ACTIONS TO TAKE →
A – Using the article about the new Q. David Bowers book, answer these:
(i) How many pages does the book have?
(ii) Who is named as Whitman's publisher?
(iii) Which two pleasures does the writer call closely related?
B – Write a continuation of the article about the new Q. David Bowers book, starting from its final sentence.

New Q. David Bowers Book Explores the Money of the Revolution

The latest Whitman Publishing book by Q. David Bowers, the Guide Book of Continental Currency and Coins, will debut in early March 2021. The 288-page book, volume 25 in the popular Bowers Series of numismatic references, will be available from bookstores and hobby shops and online (including at Whitman.com) for $19.95. Here, Whitman publisher Dennis Tucker discusses the scope of the new book.

As a publisher and a numismatist, I’m always on the lookout for “coin books” that can leap from the hobbyist world of antiques and collectibles into the bigger river of mainstream American history. This goal is more elusive than you might expect. But the potential is always there, because the pleasures of coin collecting and the pleasures of studying history are so closely related.

SUPPLIED MATERIAL →
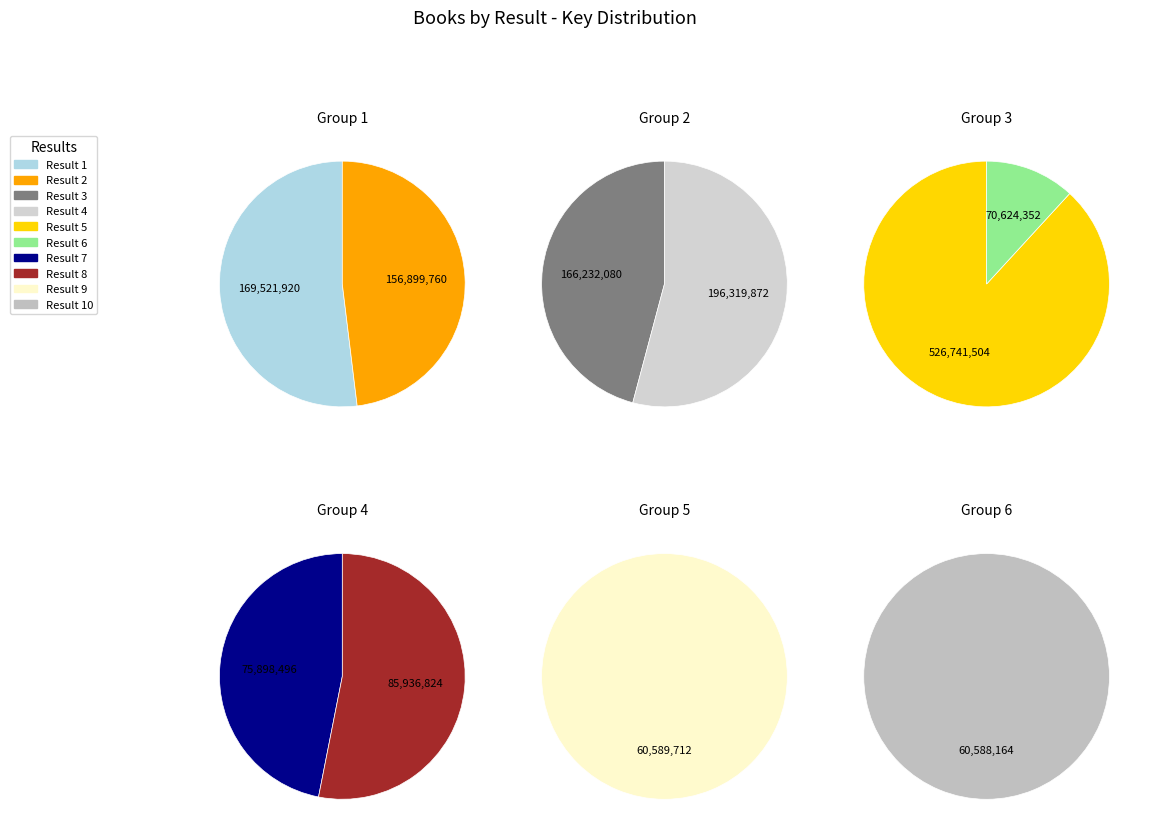

To the nearest percent, what percentage of the pie is 1?

11%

EXPECTED RESPONSES →
A –
(i) 288 pages
(ii) Dennis Tucker
(iii) The pleasures of coin collecting and the pleasures of studying history

B –
If you’re an active collector of old coins, paper money, tokens, and medals, you appreciate the connections between these objects and the broad tapestry of our national story. They’re fundamental pieces of material culture—a scholarly term for the physical objects, resources, and architecture that surround us and define us (things that help us survive, that aid our labor, that create an identity, that solidify social relationships, etc.). Coins and paper money have been used in North America day in and day out for generations, going back to the colonial era. They’re as intimately connected to American life as are newspapers, family portraits, silverware, and letters mailed back home. History you can hold in your hand, as it has been said.

The study of coins and paper currency is part of the art and science of numismatics. The wider discipline covers the study of all aspects of money, as well as other payment media and systems (such as barter) that humans have used to settle debts and exchange goods. Numismatics involves other social sciences: economics, quantitative and qualitative economic history, political science, and the like. Its scope also includes mining, metallurgy, mechanics, and other hard sciences and technology that go into the physical creation of coins and printing on paper. It includes design, sculpture, engraving, and fine arts similarly involved in making coins and bank notes. For a numismatist, a coin is much more than just a coin! It’s an artifact of its times. It has a lot to tell about the people who created it, and those who used it.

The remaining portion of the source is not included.